• [Soal]:
Hitung banyaknya baris dalam entri di bawah yang memuat kata "métadonnées" dengan membedakan huruf besar dan kecil. Tuliskan angkanya saja.

====== Entri Hasil Ekstraksi ======

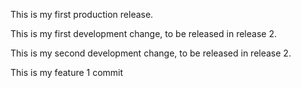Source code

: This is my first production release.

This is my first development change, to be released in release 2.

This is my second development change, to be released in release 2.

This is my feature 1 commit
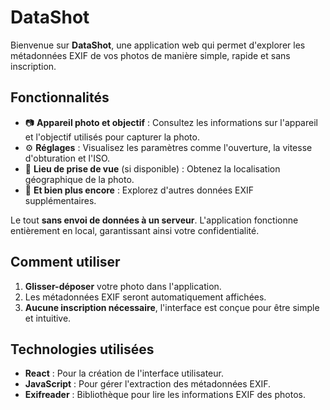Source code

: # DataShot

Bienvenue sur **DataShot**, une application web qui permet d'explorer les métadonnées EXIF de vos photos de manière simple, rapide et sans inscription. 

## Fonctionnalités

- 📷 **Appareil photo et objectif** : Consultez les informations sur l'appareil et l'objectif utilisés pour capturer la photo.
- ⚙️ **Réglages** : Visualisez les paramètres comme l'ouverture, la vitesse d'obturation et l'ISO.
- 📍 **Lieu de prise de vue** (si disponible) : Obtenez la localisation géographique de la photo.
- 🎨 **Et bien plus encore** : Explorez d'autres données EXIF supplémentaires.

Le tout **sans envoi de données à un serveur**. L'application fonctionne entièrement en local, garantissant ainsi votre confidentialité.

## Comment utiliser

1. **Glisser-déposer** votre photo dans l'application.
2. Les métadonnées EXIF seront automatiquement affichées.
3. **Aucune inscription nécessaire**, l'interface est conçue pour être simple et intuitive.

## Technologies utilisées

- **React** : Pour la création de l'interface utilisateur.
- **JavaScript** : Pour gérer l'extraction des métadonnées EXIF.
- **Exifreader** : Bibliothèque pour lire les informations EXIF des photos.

======

• [Jawaban Tugas]:
3